• [Task set]:
(A) In the text on AI and the manager's role, rewrite the part that begins with "Application leaders focused" and ends with "responsible use of AI.", replacing "worker experience" with "employee experience".
(B) Answer these questions from the text on AI and the manager's role:
(i) By 2024, what share of the manager's workload will AI and emerging technologies replace?
(ii) What position does Helen Poitevin hold?
(iii) What three things are application leaders focused on innovation and AI now accountable for?

• [Text shown]:
By 2024, Artificial intelligence (AI) and emerging technologies such as virtual personal assistants and chatbots will replace almost 69% of the manager’s workload.
This is according to Gartner which claims these technologies are rapidly making headway in the workplace.
“The role of manager will see a complete overhaul in the next four years,” said Helen Poitevin, research vice-president at Gartner. “Currently, managers often need to spend time filling in forms, updating information and approving workflows. By using AI to automate these tasks, they can spend less time managing transactions and can invest more time on learning, performance management and goal setting.”
The global research and market analysis firm said these technologies “will undeniably change the role of the manager and will allow employees to extend their degree of responsibility and influence, without taking on management tasks.”
Application leaders focused on innovation and AI are now accountable for improving worker experience, developing worker skills and building organisational competency in responsible use of AI.
“Application leaders will need to support a gradual transition to increased automation of management tasks as this functionality becomes increasingly available across more enterprise applications,” said Poitevin.

• [Dataset extract]:
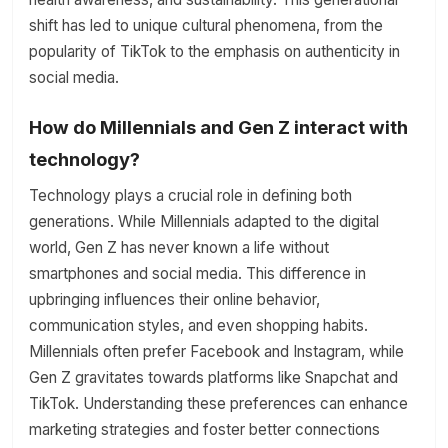
shift has led to unique cultural phenomena, from the
popularity of TikTok to the emphasis on authenticity in
social media.
How do Millennials and Gen Z interact with
technology?
Technology plays a crucial role in defining both
generations. While Millennials adapted to the digital
world, Gen Z has never known a life without
smartphones and social media. This difference in
upbringing influences their online behavior,
communication styles, and even shopping habits.
Millennials often prefer Facebook and Instagram, while
Gen Z gravitates towards platforms like Snapchat and
TikTok. Understanding these preferences can enhance
marketing strategies and foster better connections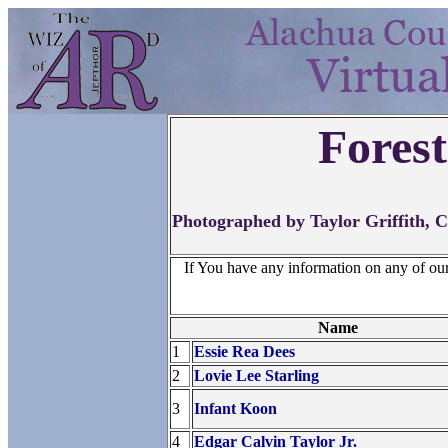
Fores
Photographed by Taylor Griffith, 
If You have any information on any of ou
Name
1
Essie Rea Dees
2
Lovie Lee Starling
3
Infant Koon
4
Edgar Calvin Taylor Jr.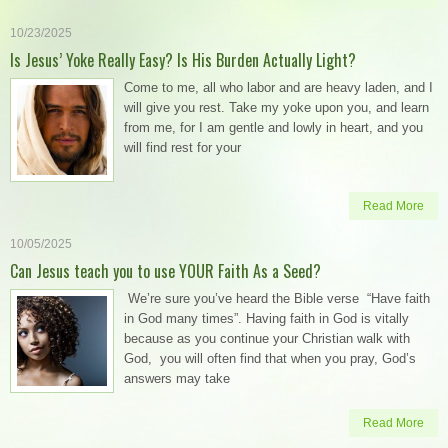
10/23/2025
Is Jesus’ Yoke Really Easy? Is His Burden Actually Light?
Come to me, all who labor and are heavy laden, and I
will give you rest. Take my yoke upon you, and learn
from me, for I am gentle and lowly in heart, and you
will find rest for your
Read More
10/05/2025
Can Jesus teach you to use YOUR Faith As a Seed?
We’re sure you’ve heard the Bible verse “Have faith
in God many times”. Having faith in God is vitally
because as you continue your Christian walk with
God, you will often find that when you pray, God’s
answers may take
Read More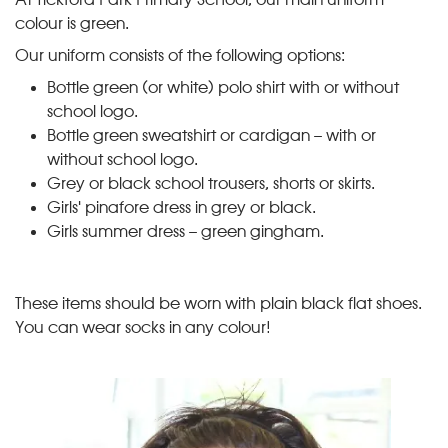
colour is green.
Our uniform consists of the following options:
Bottle green (or white) polo shirt with or without
school logo.
Bottle green sweatshirt or cardigan – with or
without school logo.
Grey or black school trousers, shorts or skirts.
Girls' pinafore dress in grey or black.
Girls summer dress – green gingham.
These items should be worn with plain black flat shoes.
You can wear socks in any colour!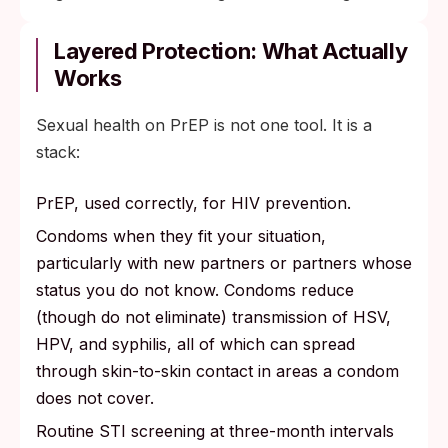
Layered Protection: What Actually
Works
Sexual health on PrEP is not one tool. It is a
stack:
PrEP, used correctly, for HIV prevention.
Condoms when they fit your situation,
particularly with new partners or partners whose
status you do not know. Condoms reduce
(though do not eliminate) transmission of HSV,
HPV, and syphilis, all of which can spread
through skin-to-skin contact in areas a condom
does not cover.
Routine STI screening at three-month intervals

• [Answers to each task]:
(A)
Application leaders focused on innovation and AI are now accountable for improving employee experience, developing worker skills and building organisational competency in responsible use of AI.

(B)
(i) Almost 69%.
(ii) Research vice-president at Gartner.
(iii) Improving worker experience, developing worker skills and building organisational competency in responsible use of AI.